Start of Record excerpts

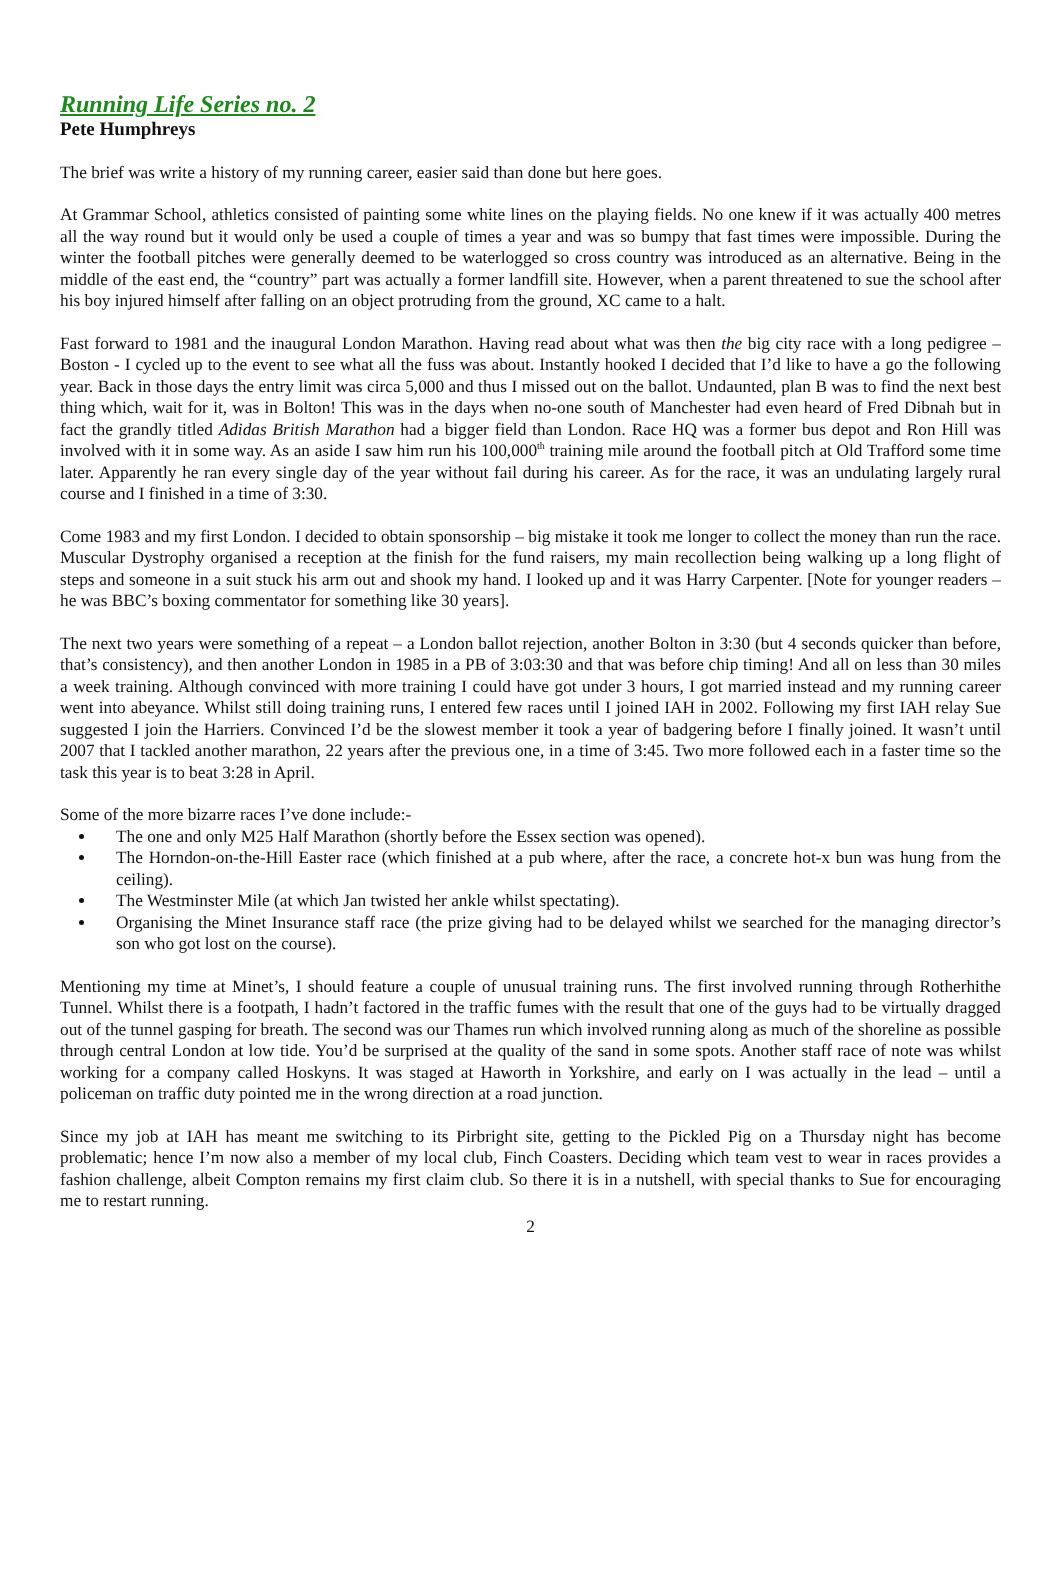Running Life Series no. 2
Pete Humphreys
The brief was write a history of my running career, easier said than done but here goes.
At Grammar School, athletics consisted of painting some white lines on the playing fields. No one knew if it was actually 400 metres all the way round but it would only be used a couple of times a year and was so bumpy that fast times were impossible. During the winter the football pitches were generally deemed to be waterlogged so cross country was introduced as an alternative. Being in the middle of the east end, the “country” part was actually a former landfill site. However, when a parent threatened to sue the school after his boy injured himself after falling on an object protruding from the ground, XC came to a halt.
Fast forward to 1981 and the inaugural London Marathon. Having read about what was then the big city race with a long pedigree – Boston - I cycled up to the event to see what all the fuss was about. Instantly hooked I decided that I’d like to have a go the following year. Back in those days the entry limit was circa 5,000 and thus I missed out on the ballot. Undaunted, plan B was to find the next best thing which, wait for it, was in Bolton! This was in the days when no-one south of Manchester had even heard of Fred Dibnah but in fact the grandly titled Adidas British Marathon had a bigger field than London. Race HQ was a former bus depot and Ron Hill was involved with it in some way. As an aside I saw him run his 100,000<sup>th</sup> training mile around the football pitch at Old Trafford some time later. Apparently he ran every single day of the year without fail during his career. As for the race, it was an undulating largely rural course and I finished in a time of 3:30.
Come 1983 and my first London. I decided to obtain sponsorship – big mistake it took me longer to collect the money than run the race. Muscular Dystrophy organised a reception at the finish for the fund raisers, my main recollection being walking up a long flight of steps and someone in a suit stuck his arm out and shook my hand. I looked up and it was Harry Carpenter. [Note for younger readers – he was BBC’s boxing commentator for something like 30 years].
The next two years were something of a repeat – a London ballot rejection, another Bolton in 3:30 (but 4 seconds quicker than before, that’s consistency), and then another London in 1985 in a PB of 3:03:30 and that was before chip timing! And all on less than 30 miles a week training. Although convinced with more training I could have got under 3 hours, I got married instead and my running career went into abeyance. Whilst still doing training runs, I entered few races until I joined IAH in 2002. Following my first IAH relay Sue suggested I join the Harriers. Convinced I’d be the slowest member it took a year of badgering before I finally joined. It wasn’t until 2007 that I tackled another marathon, 22 years after the previous one, in a time of 3:45. Two more followed each in a faster time so the task this year is to beat 3:28 in April.
Some of the more bizarre races I’ve done include:-
The one and only M25 Half Marathon (shortly before the Essex section was opened).
The Horndon-on-the-Hill Easter race (which finished at a pub where, after the race, a concrete hot-x bun was hung from the ceiling).
The Westminster Mile (at which Jan twisted her ankle whilst spectating).
Organising the Minet Insurance staff race (the prize giving had to be delayed whilst we searched for the managing director’s son who got lost on the course).
Mentioning my time at Minet’s, I should feature a couple of unusual training runs. The first involved running through Rotherhithe Tunnel. Whilst there is a footpath, I hadn’t factored in the traffic fumes with the result that one of the guys had to be virtually dragged out of the tunnel gasping for breath. The second was our Thames run which involved running along as much of the shoreline as possible through central London at low tide. You’d be surprised at the quality of the sand in some spots. Another staff race of note was whilst working for a company called Hoskyns. It was staged at Haworth in Yorkshire, and early on I was actually in the lead – until a policeman on traffic duty pointed me in the wrong direction at a road junction.
Since my job at IAH has meant me switching to its Pirbright site, getting to the Pickled Pig on a Thursday night has become problematic; hence I’m now also a member of my local club, Finch Coasters. Deciding which team vest to wear in races provides a fashion challenge, albeit Compton remains my first claim club. So there it is in a nutshell, with special thanks to Sue for encouraging me to restart running.
2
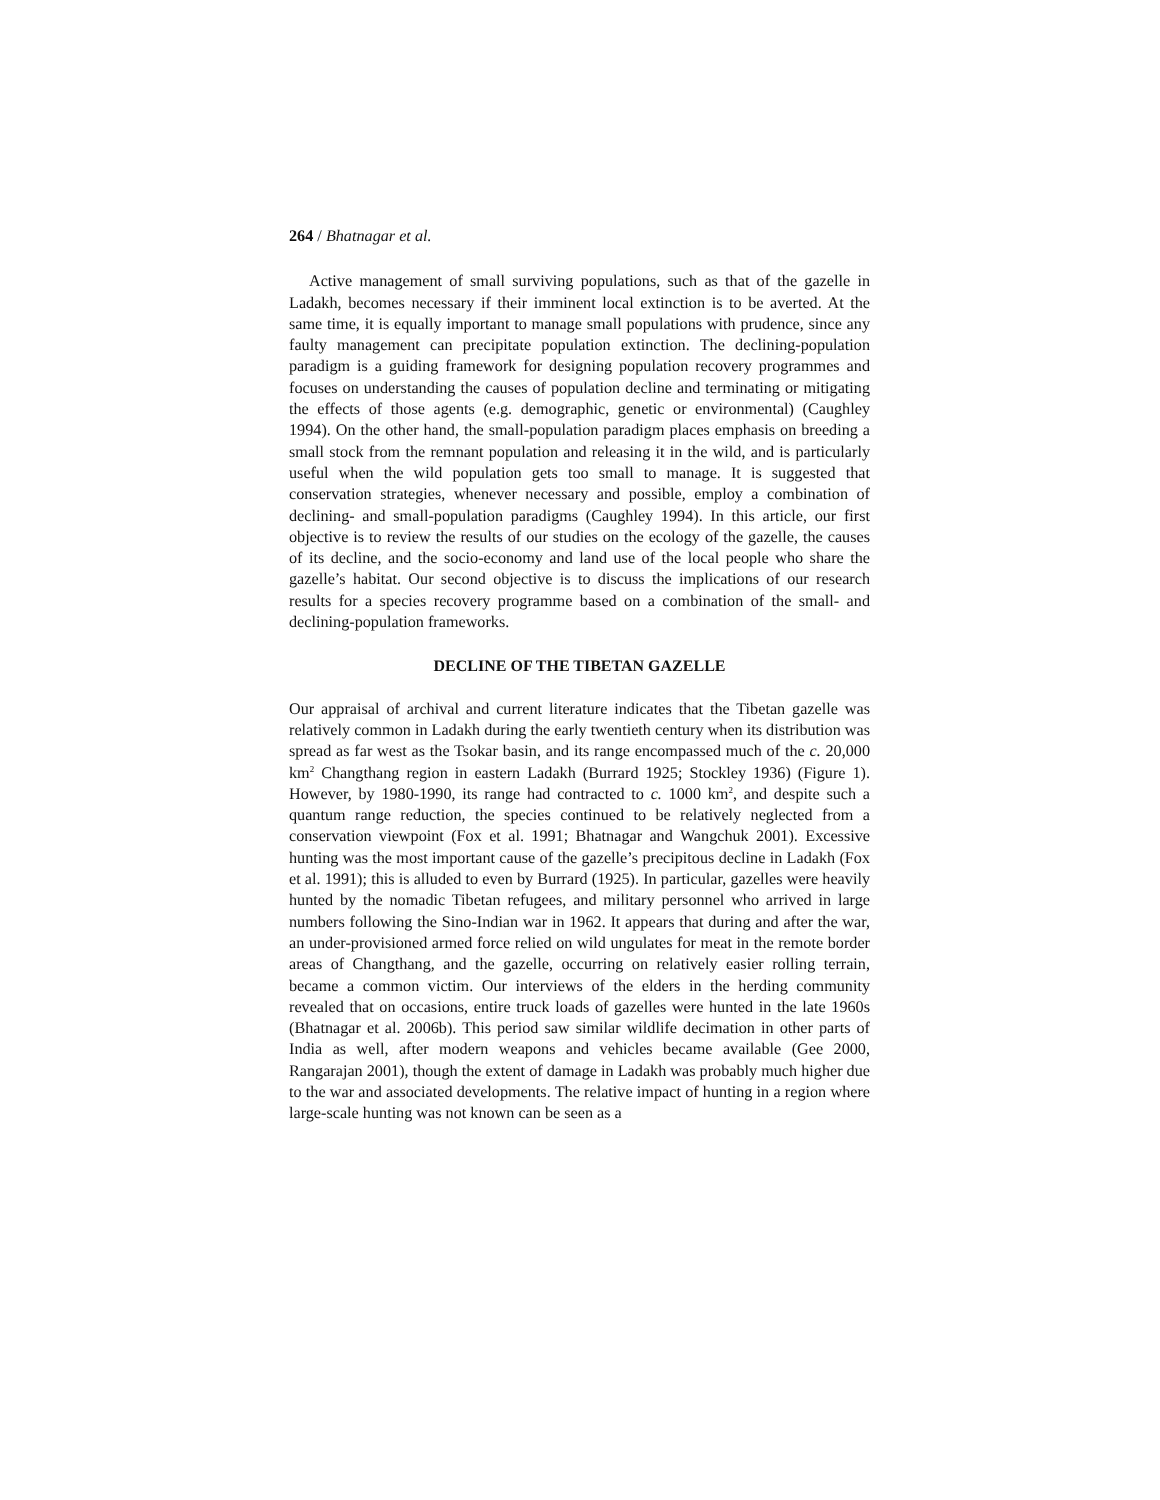264 / Bhatnagar et al.
Active management of small surviving populations, such as that of the gazelle in Ladakh, becomes necessary if their imminent local extinction is to be averted. At the same time, it is equally important to manage small populations with prudence, since any faulty management can precipitate population extinction. The declining-population paradigm is a guiding framework for designing population recovery programmes and focuses on understanding the causes of population decline and terminating or mitigating the effects of those agents (e.g. demographic, genetic or environmental) (Caughley 1994). On the other hand, the small-population paradigm places emphasis on breeding a small stock from the remnant population and releasing it in the wild, and is particularly useful when the wild population gets too small to manage. It is suggested that conservation strategies, whenever necessary and possible, employ a combination of declining- and small-population paradigms (Caughley 1994). In this article, our first objective is to review the results of our studies on the ecology of the gazelle, the causes of its decline, and the socio-economy and land use of the local people who share the gazelle’s habitat. Our second objective is to discuss the implications of our research results for a species recovery programme based on a combination of the small- and declining-population frameworks.
DECLINE OF THE TIBETAN GAZELLE
Our appraisal of archival and current literature indicates that the Tibetan gazelle was relatively common in Ladakh during the early twentieth century when its distribution was spread as far west as the Tsokar basin, and its range encompassed much of the c. 20,000 km<sup>2</sup> Changthang region in eastern Ladakh (Burrard 1925; Stockley 1936) (Figure 1). However, by 1980-1990, its range had contracted to c. 1000 km<sup>2</sup>, and despite such a quantum range reduction, the species continued to be relatively neglected from a conservation viewpoint (Fox et al. 1991; Bhatnagar and Wangchuk 2001). Excessive hunting was the most important cause of the gazelle’s precipitous decline in Ladakh (Fox et al. 1991); this is alluded to even by Burrard (1925). In particular, gazelles were heavily hunted by the nomadic Tibetan refugees, and military personnel who arrived in large numbers following the Sino-Indian war in 1962. It appears that during and after the war, an under-provisioned armed force relied on wild ungulates for meat in the remote border areas of Changthang, and the gazelle, occurring on relatively easier rolling terrain, became a common victim. Our interviews of the elders in the herding community revealed that on occasions, entire truck loads of gazelles were hunted in the late 1960s (Bhatnagar et al. 2006b). This period saw similar wildlife decimation in other parts of India as well, after modern weapons and vehicles became available (Gee 2000, Rangarajan 2001), though the extent of damage in Ladakh was probably much higher due to the war and associated developments. The relative impact of hunting in a region where large-scale hunting was not known can be seen as a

End of Record excerpts

Exercise description
Exact repetition is the task: every line from the start of the data to the line with "The brief was", inclusive, and none after it, pictures omitted.

Exercise result
Running Life Series no. 2
Pete Humphreys
The brief was write a history of my running career, easier said than done but here goes.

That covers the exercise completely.